The Kashmir region of south Asia is economically dependent on cashmere (the homophonic name is not a coincidence). But populations of pashmina goats, which produce the expensive wool, have been dwindling. So scientists at Sher-i-Kashmir University decided to hurry the process along, cloning a pashmina goat named Noori with little more than a microscope and crossed fingers.
Noori is the first cloned pashmina goat in the world (though she’s hardly the first cloned animal), and the researchers don’t think she will be the last. The process they used, called “handmade” cloning, is comparatively cheap, requiring almost no specialized equipment. It’s fairly simple, too, as these things go — scientists basically just slice cells carefully under a microscope, then stick them together with other cells using electrical current.
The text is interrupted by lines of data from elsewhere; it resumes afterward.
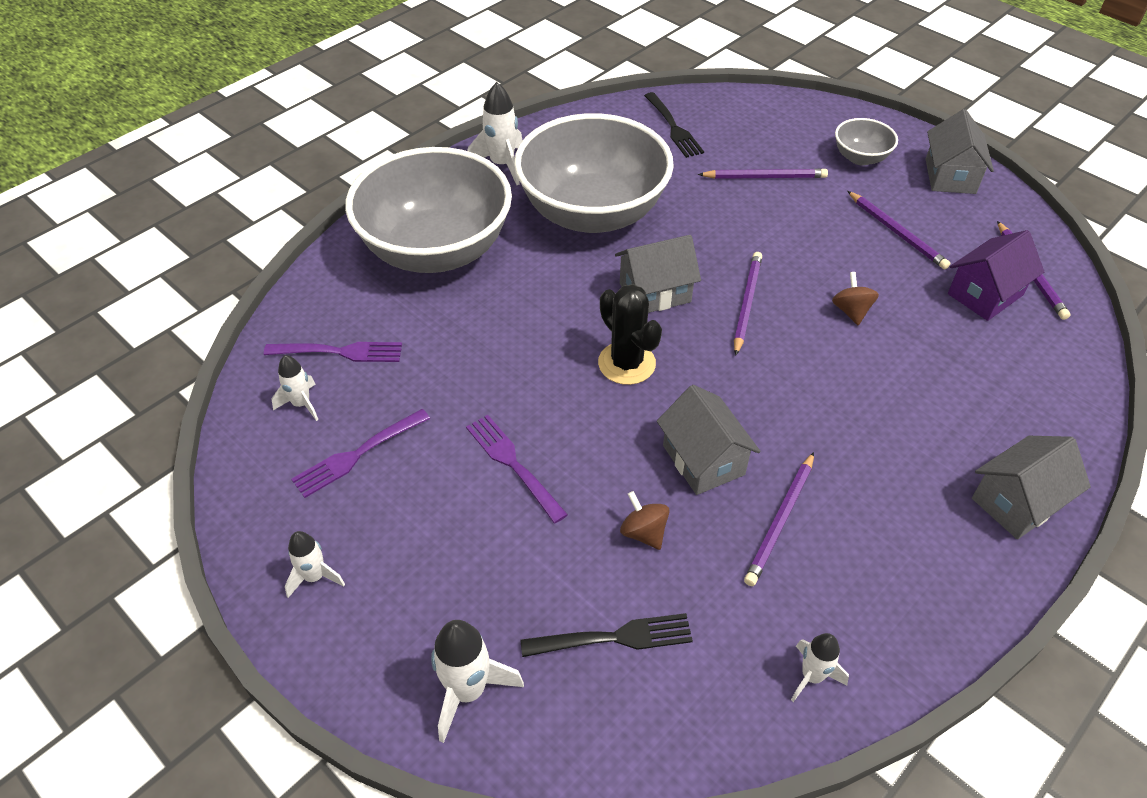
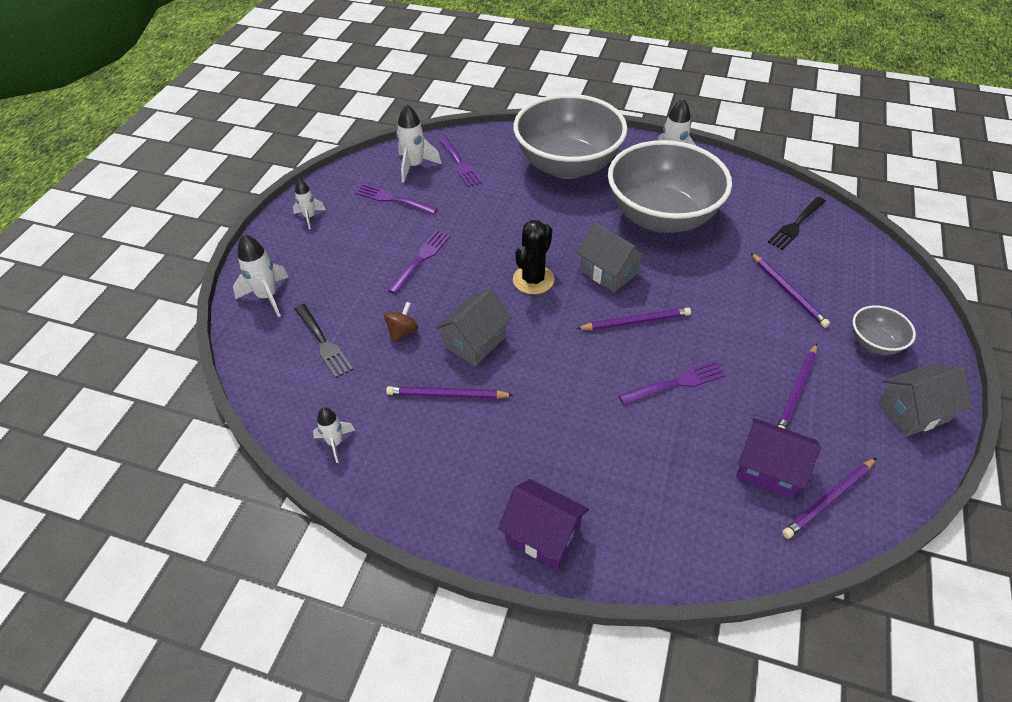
camera: 65 degrees right, 0 degrees up
(301, 404) = (414, 166): white rocket -> white rocket, size x1.60
(851, 311) = (675, 383): brown spinning top -> purple fork
(1017, 502) = (542, 534): grey house -> purple house

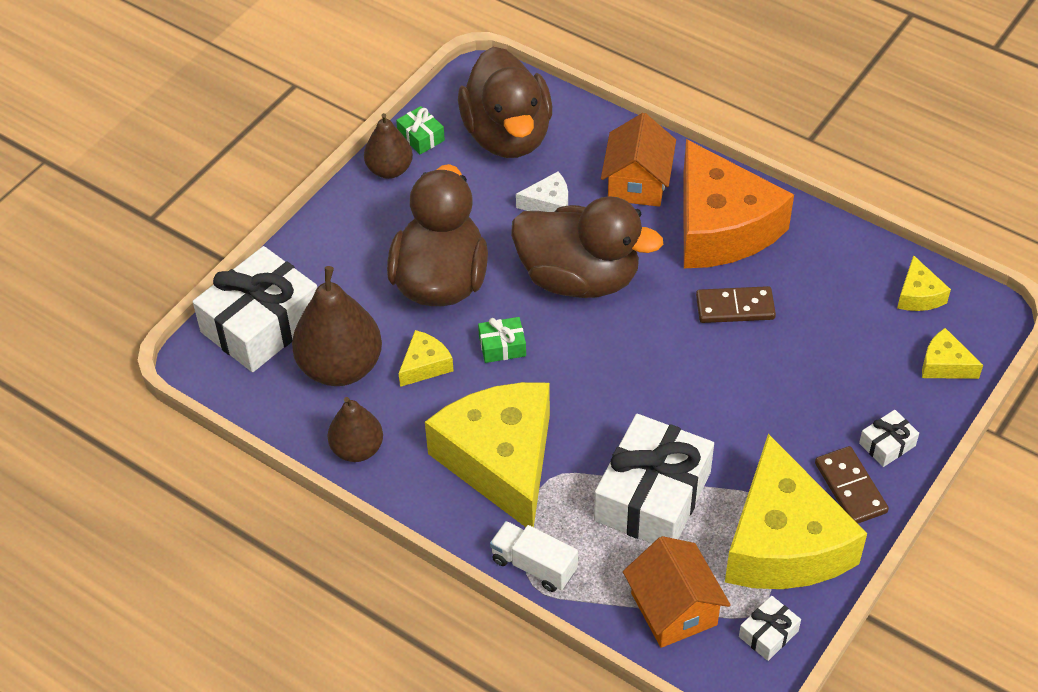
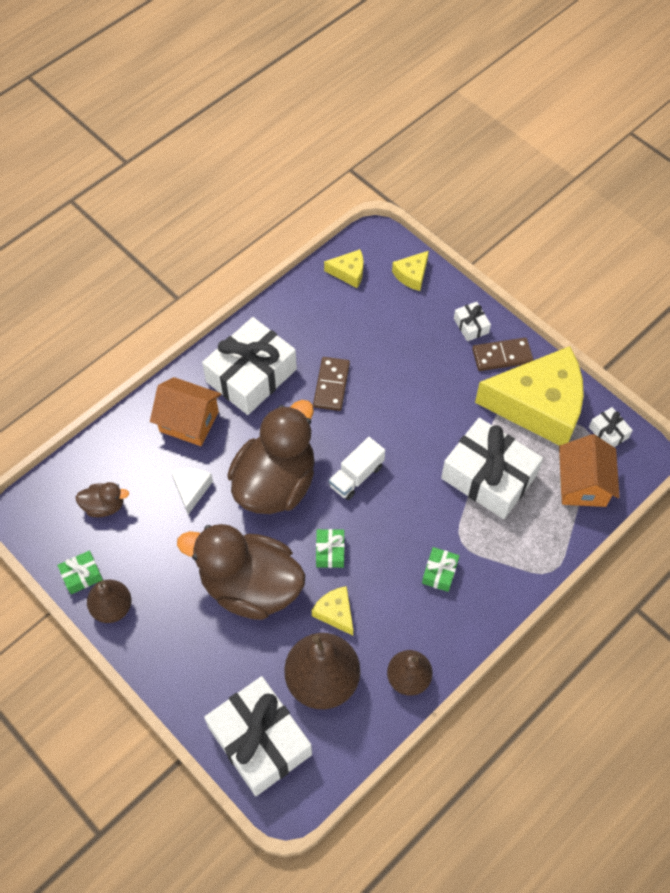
camera: 80 degrees left, 10 degrees up
(501, 461) = (439, 572): yellow cheese -> green gift
(507, 135) = (104, 506): brown duck -> brown duck, size x0.44
(534, 565) = (535, 567): white truck -> white truck (356, 476)
(674, 609) = (583, 484): orange house -> orange house turned 75 degrees counterclockwise
(721, 227) = (251, 375): orange cheese -> white gift

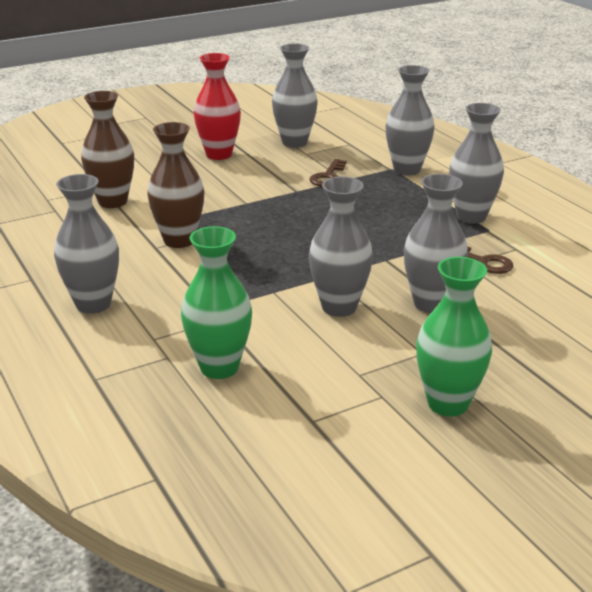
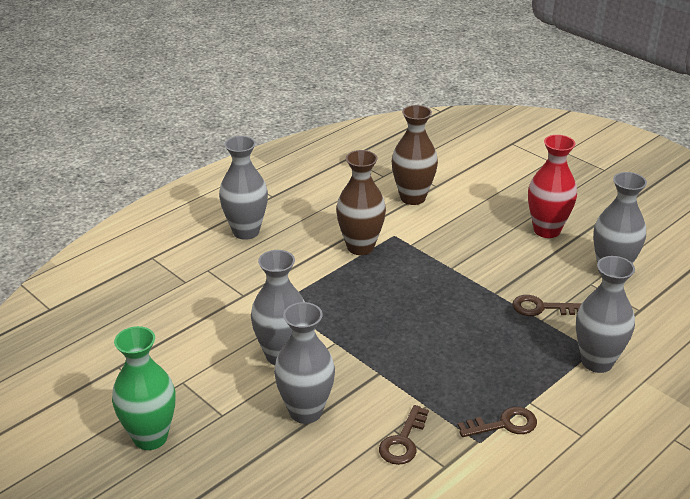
camera: 75 degrees right, 5 degrees up
(219, 367) = (176, 308): green vase -> none
(471, 217) = (504, 424): grey vase -> brown key

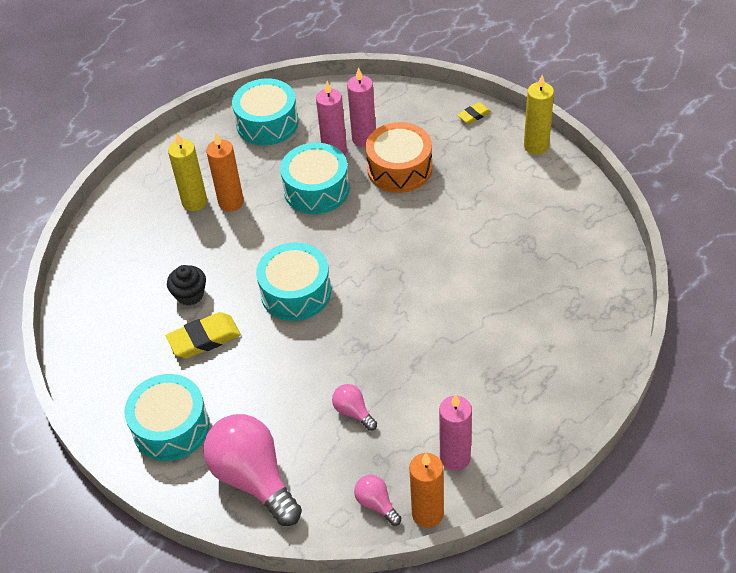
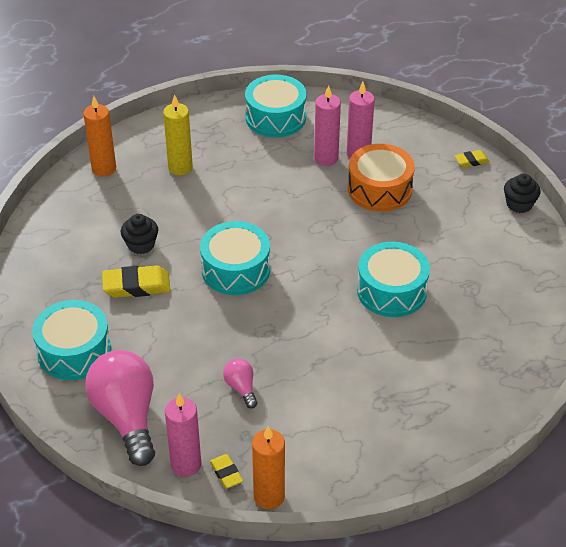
camera: 15 degrees right, 5 degrees down
(231, 202) = (212, 176): orange candle -> orange candle (104, 169)
(316, 189) = (294, 186): turquoise drum -> turquoise drum (391, 291)
(376, 504) = (226, 473): pink light bulb -> yellow eraser
(455, 457) = (316, 456): pink candle -> pink candle (186, 464)
(536, 146) = (519, 204): yellow candle -> black cupcake

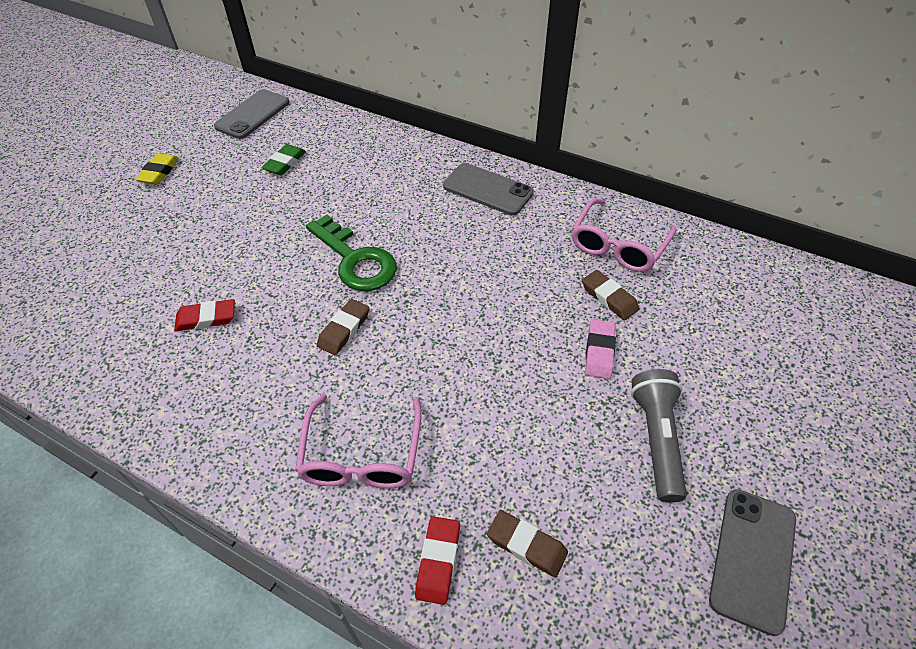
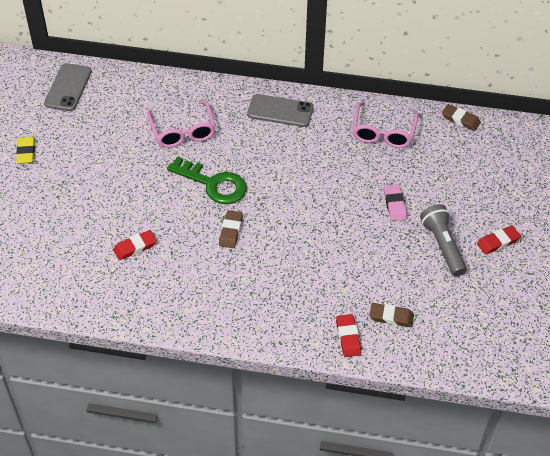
camera: 20 degrees left, 0 degrees up
(285, 163) = (120, 123): green eraser -> none
(362, 454) = (280, 298): pink glasses -> pink glasses (183, 131)
(609, 298) = (389, 169): brown eraser -> brown eraser (460, 120)
(753, 558) = (507, 291): grey phone -> none
(755, 458) = (498, 242): none -> red eraser

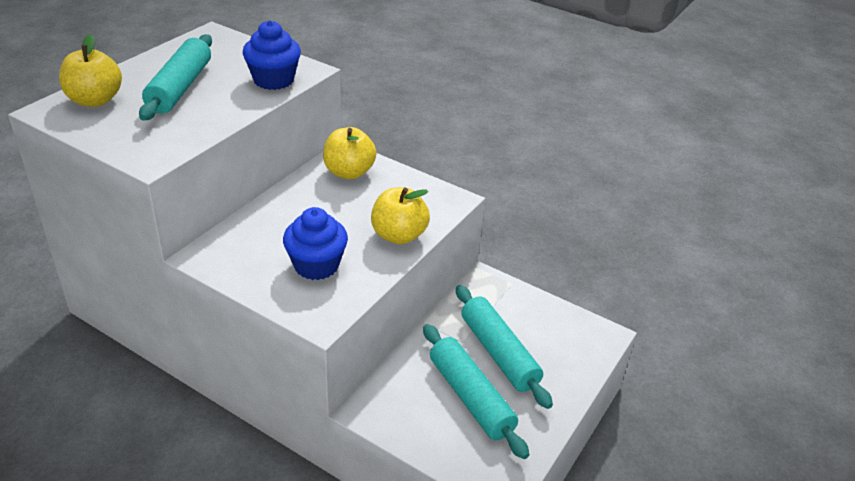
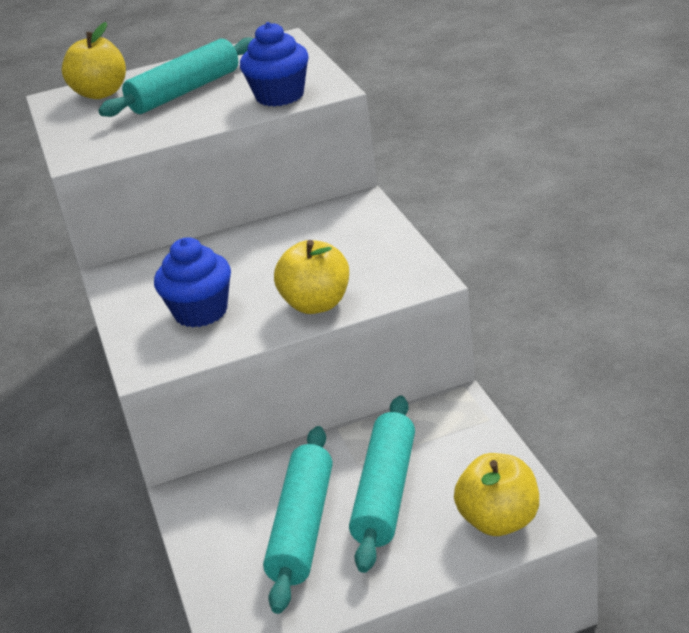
camera: 45 degrees right, 5 degrees down
(349, 172) = (342, 224): yellow apple -> yellow apple (499, 520)

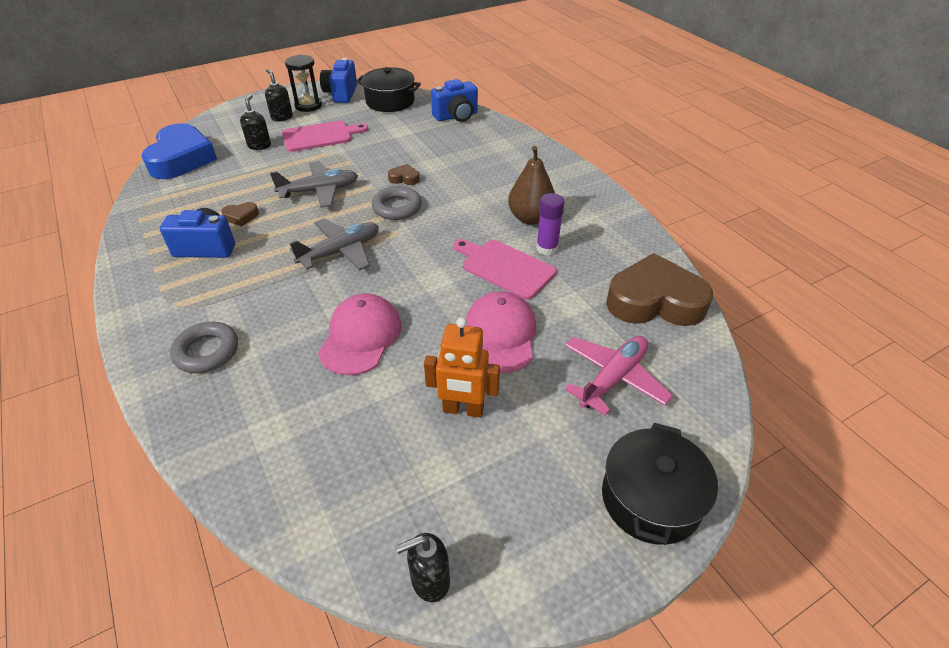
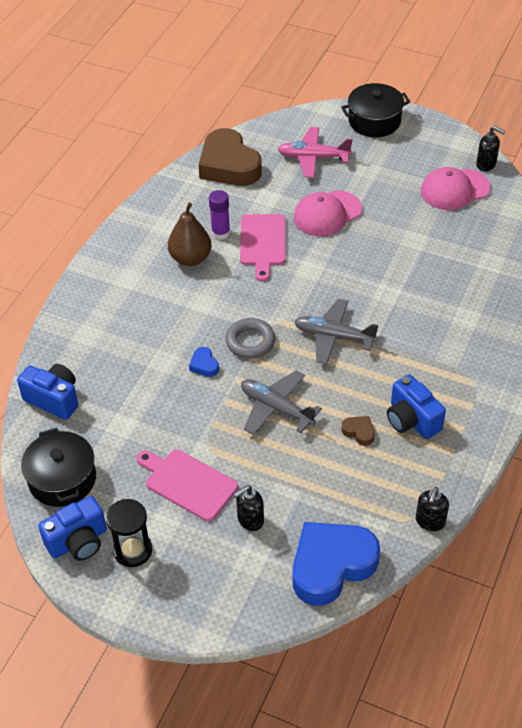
camera: 125 degrees left, 5 degrees up
(207, 351) = (483, 331): grey ring -> none
(282, 117) = (179, 553): black soap dispenser -> black soap dispenser (430, 521)
(360, 337) = (395, 271): pink cap -> pink cap (454, 190)
(404, 178) = (204, 365): brown heart -> blue heart
(463, 409) = (395, 200): orange robot -> none

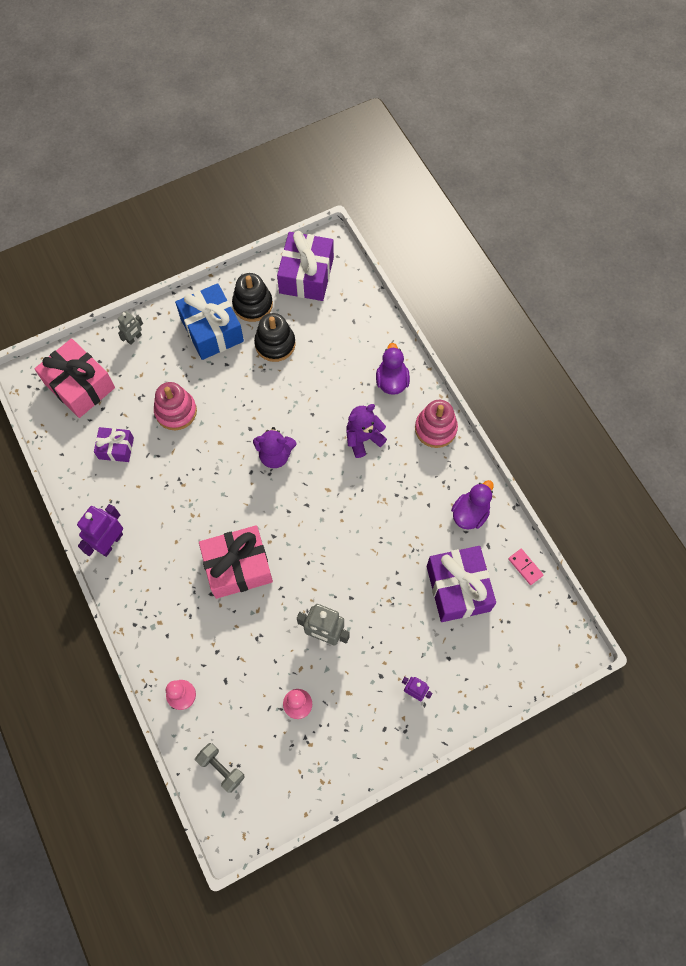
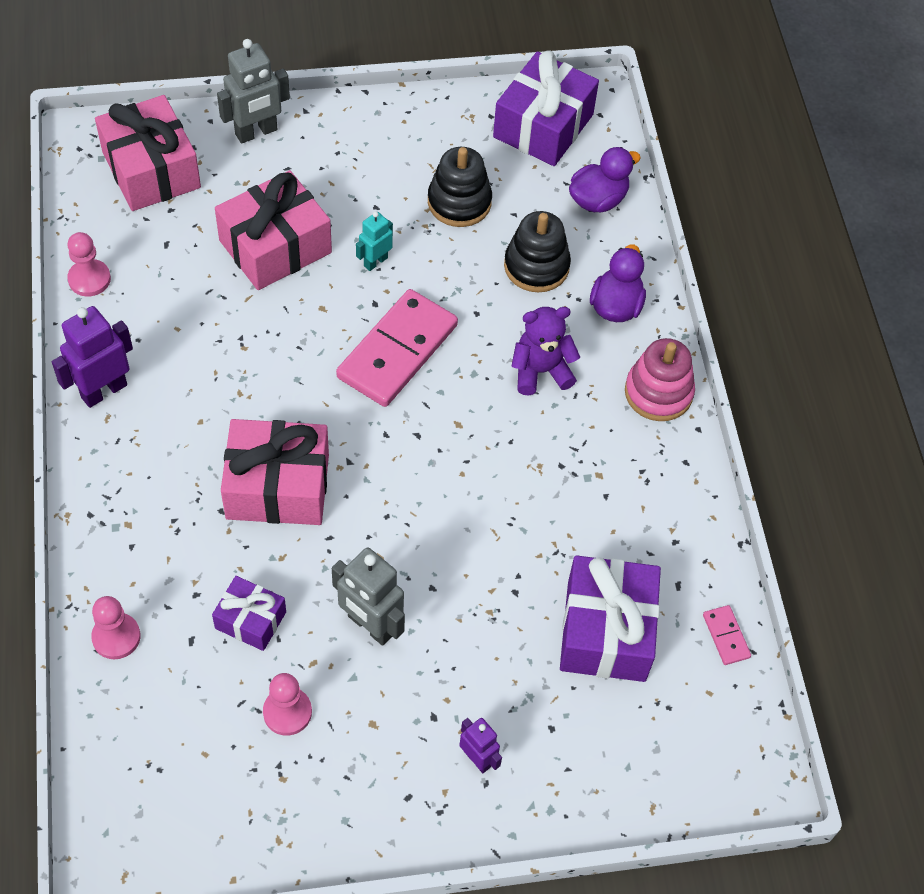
camera: 15 degrees right, 10 degrees down
(71, 472) = (89, 279): none -> pink pawn
(116, 448) = (167, 268): purple gift -> purple gift (250, 620)
(134, 338) = (256, 132): grey robot -> grey robot, size x1.70
(176, 411) = (275, 246): pink stacking toy -> pink gift
(212, 330) = (373, 155): blue gift -> none
(221, 768) = (132, 764): grey dumbbell -> none
(240, 401) = (375, 262): none -> turquoise robot
(252, 304) = (447, 140): black stacking toy -> black stacking toy (536, 266)
(275, 455) = (397, 351): purple teddy bear -> pink domino
(470, 513) = (667, 529): purple duck -> purple duck (598, 200)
The Chandigarh Tribune is reporting that the researchers think they could make Noori a sister within six months.
It may seem a little ethically iffy to make lab-grown animals just to shore up a flagging economy. But on the other hand, we’re also talking about repopulating a dwindling species. Handmade cloning could be a relatively cheap way for scientists in less-developed countries to help pull critically endangered native animals back from the brink of extinction. It’s not exactly natural — but neither are the threats many species face.
It is probably best that we start with goats and sheep and whatnot, though. Let’s get the whole “hideous progeny turning evil and/or destroying us for our scientific hubris” potential problem worked out with ruminants, before we move on to leopards and wolverines.